**EXERCISE A:** Give every date that appears in the tribunal decision below.

**SELECTED EXCERPT:**
The decision


IAC-AH-DP-V1

Upper Tribunal
(Immigration and Asylum Chamber) Appeal Number: OA/05605/2014


THE IMMIGRATION ACTS


Heard at Bradford
Decision & Reasons Promulgated
On 11th March 2016
On 13th April 2016




Before

UPPER TRIBUNAL JUDGE HEMINGWAY

Between

[s n]
(anonymity direction not made)
Appellant

and

THE SECRETARY OF STATE FOR THE HOME DEPARTMENT
Respondent


Representation:

For the Appellant: Ms T Murshad (Counsel)
For the Respondent: Mr M Diwnycz (Senior Home Office Presenting Officer)


DECISION AND REASONS

1. This is the Appellant's appeal to the Upper Tribunal against a decision of the First-tier Tribunal (Judge Grimshaw, hereinafter "the judge") dismissing his appeal against a decision of an Entry Clearance Officer made on 26th March 2014, refusing to grant him entry clearance to come to the UK for the purposes of settlement as the infant child of his mother and Sponsor.

**EXERCISE MATERIAL:**
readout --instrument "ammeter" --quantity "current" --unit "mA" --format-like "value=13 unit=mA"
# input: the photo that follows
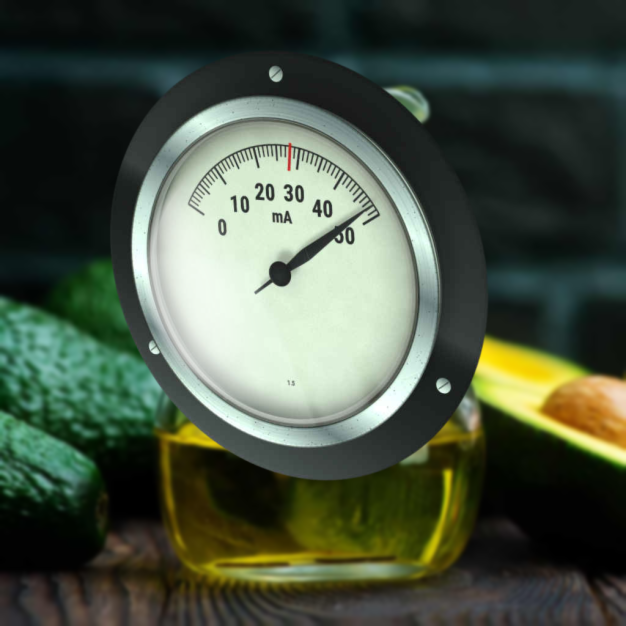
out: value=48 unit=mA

---

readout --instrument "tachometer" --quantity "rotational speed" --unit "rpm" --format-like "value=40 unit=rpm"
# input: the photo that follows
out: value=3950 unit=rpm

**EXERCISE B:** Find each line in the rows above that contains the word "instrument" and copy it out.

**WRITTEN RESPONSE A:**
26th March 2014
11th March 2016
13th April 2016

**WRITTEN RESPONSE B:**
readout --instrument "ammeter" --quantity "current" --unit "mA" --format-like "value=13 unit=mA"
readout --instrument "tachometer" --quantity "rotational speed" --unit "rpm" --format-like "value=40 unit=rpm"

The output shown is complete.